ICSE 2026
Sun 12 - Sat 18 April 2026 Rio de Janeiro, Brazil

Large Language Models (LLMs) show great promise in software engineering tasks like Fault Localization (FL) and Automatic Program Repair (APR). This study examines how input order and context size affect LLM performance in FL, a key step for many downstream software engineering tasks. We test different orders for methods using Kendall Tau distances, including “perfect” (where ground truths come first) and “worst” (where ground truths come last), using two benchmarks that consist of both Java and Python projects. Our results indicate a significant bias in order; Top-1 FL accuracy in Java projects drops from 57% to 20%, while in Python projects it decreases from 38% to approximately 3% when we reverse the code order.
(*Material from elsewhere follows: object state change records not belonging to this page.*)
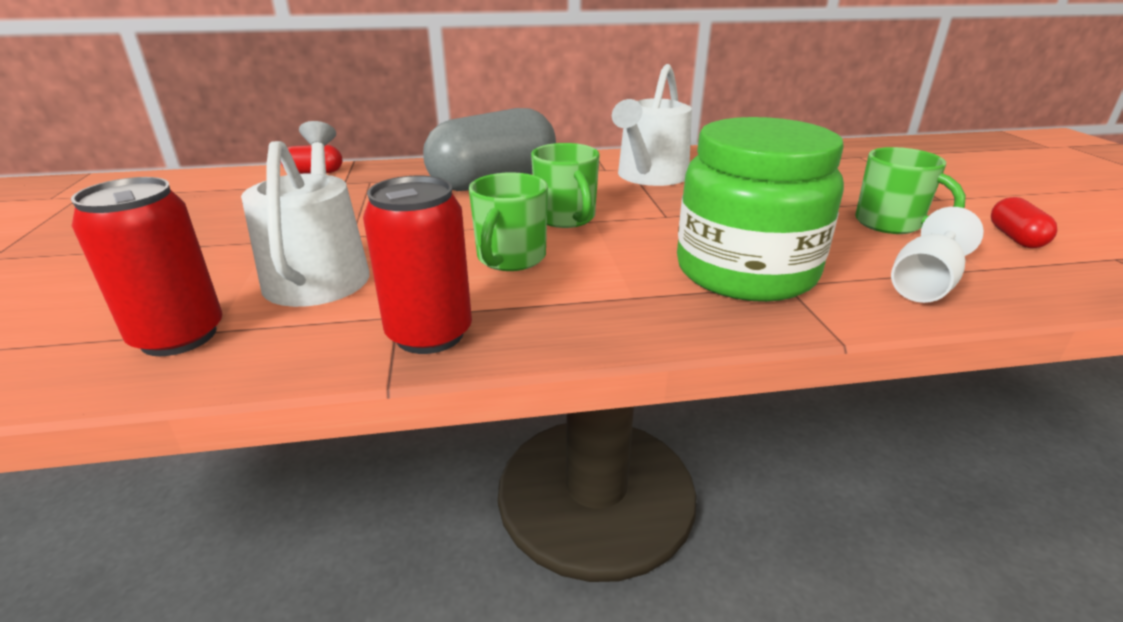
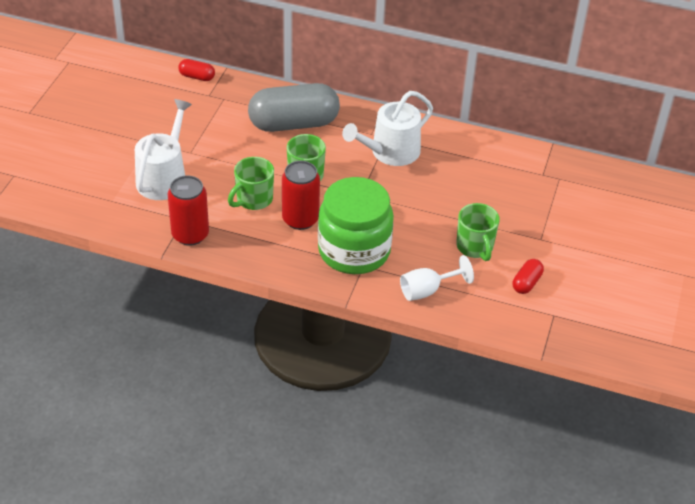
camera: 25 degrees right, 15 degrees up
red can [71,177,223,356] -> red can moved to [282,161,320,230]

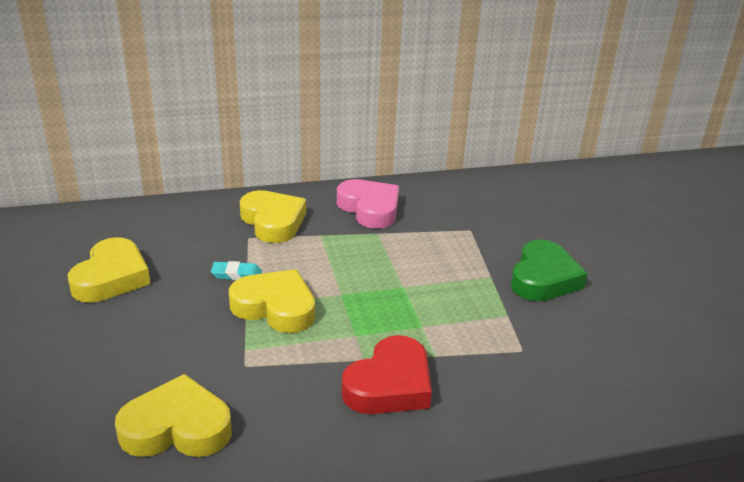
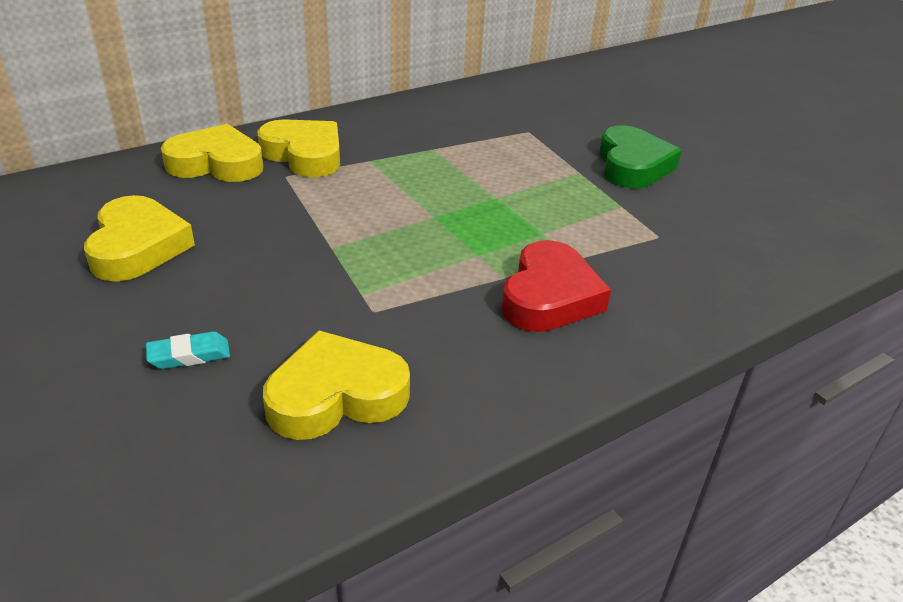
camera: 20 degrees left, 5 degrees up
turquoise eraser [211,261,262,281] -> turquoise eraser moved to [146,332,230,369]
yellow heart [229,269,315,333] -> yellow heart moved to [161,124,263,182]
pink heart [337,179,399,229] -> none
Breaking down inputs into smaller contexts helps reduce this bias, narrowing the performance gap in FL from 22% and 6% to just 1% on both benchmarks. We then investigated whether the bias in ordering was caused by data leakage by renaming the method names with more meaningful alternatives. Our findings indicated that the trend remained consistent, suggesting that the bias was not due to data leakage. We also look at ordering methods based on traditional FL techniques and metrics. Ordering using DepGraph’s ranking achieves 48% Top-1 accuracy, which is better than more straightforward ordering approaches like CallGraph_DFS. These findings underscore the importance of how we structure inputs, manage contexts, and choose ordering methods to improve LLM performance in FL and other software engineering tasks.